- [Actions to take]
1. Copy the bafetinib product page word for word, everything from "Bafetinib (INNO-406; NS187)" down to "of 20 mg/kg/day.".
2. Proceed with the bafetinib product page, picking up right after its final line.

- [Exercise passage]
════════════════════

Bafetinib (INNO-406; NS187) 859212-16-1_Bcr-Abl_Angiogenesis_Signaling Pathways_Products

Bafetinib (formerly INNO406; NS-187), an investigational anticancer drug originally developed by Nippon Shinyaku and later licensed to CytRx, is an orally bioavailable dual Bcr-Abl/Lyn inhibitor with potential antineoplastic activity. It inhibits Bcr-Abl/Lyn with IC50s of 5.8 nM/19 nM in cell-free assays. In Bcr-Abl–positive KU812 mouse model, Bafetinib significantly inhibited tumor growth, and completely inhibited tumor growth without causing adverse effects at a dose of 20 mg/kg/day.

Physicochemical Properties

Molecular Formula	C30H31F3N8O
Molecular Weight	576.62
Exact Mass	576.257
CAS #	859212-16-1
Related CAS #	859212-16-1;887650-05-7;
PubChem CID	11387605
Appearance	Light yellow to yellow solid powder
Density	1.4±0.1 g/cm3
Melting Point	166-168°C
Index of Refraction	1.640
LogP	3.03
Hydrogen Bond Donor Count	2
Hydrogen Bond Acceptor Count	11
Rotatable Bond Count	8
Heavy Atom Count	42
Complexity	872
Defined Atom Stereocenter Count	1
SMILES	CC1=C(C=C(C=C1)NC(=O)C2=CC(=C(C=C2)CN3CC[C@@H](C3)N(C)C)C(F)(F)F)NC4=NC=CC(=N4)C5=CN=CN=C5
InChi Key	ZGBAJMQHJDFTQJ-DEOSSOPVSA-N
InChi Code	InChI=1S/C30H31F3N8O/c1-19-4-7-23(13-27(19)39-29-36-10-8-26(38-29)22-14-34-18-35-15-22)37-28(42)20-5-6-21(25(12-20)30(31,32)33)16-41-11-9-24(17-41)40(2)3/h4-8,10,12-15,18,24H,9,11,16-17H2,1-3H3,(H,37,42)(H,36,38,39)/t24-/m0/s1
Chemical Name	(S)-N-(3-([4,5'-bipyrimidin]-2-ylamino)-4-methylphenyl)-4-((3-(dimethylamino)pyrrolidin-1-yl)methyl)-3-(trifluoromethyl)benzamide
Synonyms	INNO-406; INNO 406; NS187; NS187; INNO406;NS-187; NS 187
HS Tariff Code	2934.99.9001
Storage	Powder-20°C 3 years 4°C 2 years In solvent -80°C 6 months -20°C 1 month
Shipping Condition	Room temperature (This product is stable at ambient temperature for a few days during ordinary shipping and time spent in Customs)

════════════════════

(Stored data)

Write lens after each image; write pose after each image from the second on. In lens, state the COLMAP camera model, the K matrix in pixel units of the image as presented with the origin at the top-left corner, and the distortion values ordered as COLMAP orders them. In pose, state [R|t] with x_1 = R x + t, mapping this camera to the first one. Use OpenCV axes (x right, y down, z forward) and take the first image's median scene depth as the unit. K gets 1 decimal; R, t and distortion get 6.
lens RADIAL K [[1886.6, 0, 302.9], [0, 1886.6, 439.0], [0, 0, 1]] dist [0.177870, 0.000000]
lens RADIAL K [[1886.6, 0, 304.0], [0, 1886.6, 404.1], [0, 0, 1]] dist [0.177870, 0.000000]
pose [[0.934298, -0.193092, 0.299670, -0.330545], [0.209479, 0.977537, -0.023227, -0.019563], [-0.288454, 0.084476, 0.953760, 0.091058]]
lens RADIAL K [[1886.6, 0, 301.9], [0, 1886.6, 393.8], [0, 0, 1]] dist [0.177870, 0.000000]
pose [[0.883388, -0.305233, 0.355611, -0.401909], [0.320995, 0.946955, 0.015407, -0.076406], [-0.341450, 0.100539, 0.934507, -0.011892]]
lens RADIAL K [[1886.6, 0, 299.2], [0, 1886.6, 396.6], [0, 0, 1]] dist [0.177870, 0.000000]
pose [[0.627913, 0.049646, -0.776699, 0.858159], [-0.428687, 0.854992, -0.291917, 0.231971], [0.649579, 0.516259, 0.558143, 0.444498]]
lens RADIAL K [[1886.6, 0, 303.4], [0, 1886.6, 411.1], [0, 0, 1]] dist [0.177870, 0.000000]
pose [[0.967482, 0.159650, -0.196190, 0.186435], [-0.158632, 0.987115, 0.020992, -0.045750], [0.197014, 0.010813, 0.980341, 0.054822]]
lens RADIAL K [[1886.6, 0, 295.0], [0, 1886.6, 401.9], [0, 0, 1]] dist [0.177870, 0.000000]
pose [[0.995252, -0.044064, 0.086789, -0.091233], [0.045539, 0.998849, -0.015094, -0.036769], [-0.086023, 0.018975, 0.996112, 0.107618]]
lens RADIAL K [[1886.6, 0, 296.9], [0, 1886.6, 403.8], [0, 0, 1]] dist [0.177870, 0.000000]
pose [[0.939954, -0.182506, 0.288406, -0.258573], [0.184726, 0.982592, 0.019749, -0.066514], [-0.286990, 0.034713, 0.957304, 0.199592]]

════════════════════

- [Responses per task]
1.
Bafetinib (INNO-406; NS187) 859212-16-1_Bcr-Abl_Angiogenesis_Signaling Pathways_Products

Bafetinib (formerly INNO406; NS-187), an investigational anticancer drug originally developed by Nippon Shinyaku and later licensed to CytRx, is an orally bioavailable dual Bcr-Abl/Lyn inhibitor with potential antineoplastic activity. It inhibits Bcr-Abl/Lyn with IC50s of 5.8 nM/19 nM in cell-free assays. In Bcr-Abl–positive KU812 mouse model, Bafetinib significantly inhibited tumor growth, and completely inhibited tumor growth without causing adverse effects at a dose of 20 mg/kg/day.

2.
Biological Activity

ln Vitro

In vitro activity: Bafetinib blocks WT Bcr-Abl autophosphorylation and its downstream kinase activity with IC50 of 11 nM and 22 nM in K562 and 293T cells, respectively. Bafetinib suppresses the growth of the Bcr-Abl-positive cell lines including K562, KU812, and BaF3/wt cells potently without effects on the proliferation of the Bcr-Abl-negative U937 cell line. Moreover, Bafetinib exhibits a dose-dependent antiproliferative effect against Bcr-Abl point mutant cell lines, such as BaF3/E255K cells. In Bcr-Abl+ leukemia cell lines, Bafetinib induces both caspase-mediated and caspase-independent cell death by blocking the phosphorylation of Bcr-Abl.

Kinase Assay: Bcr-Abl kinase assays are performed in 25 μL of reaction mixture containing 250 μM peptide substrate, 740 Bq/μL [γ-33P]ATP, and 20 μM cold adenosine triphosphate (ATP) by using the SignaTECT protein tyrosine kinase assay system. Each Bcr-Abl kinase is used at a concentration of 10 nM. Kinase assays for Abl, Src, and Lyn are carried out with an enzyme-linked immunosorbent assay (ELISA) kit. The inhibitory effects of NS-187 against 79 tyrosine kinases are tested with KinaseProfiler.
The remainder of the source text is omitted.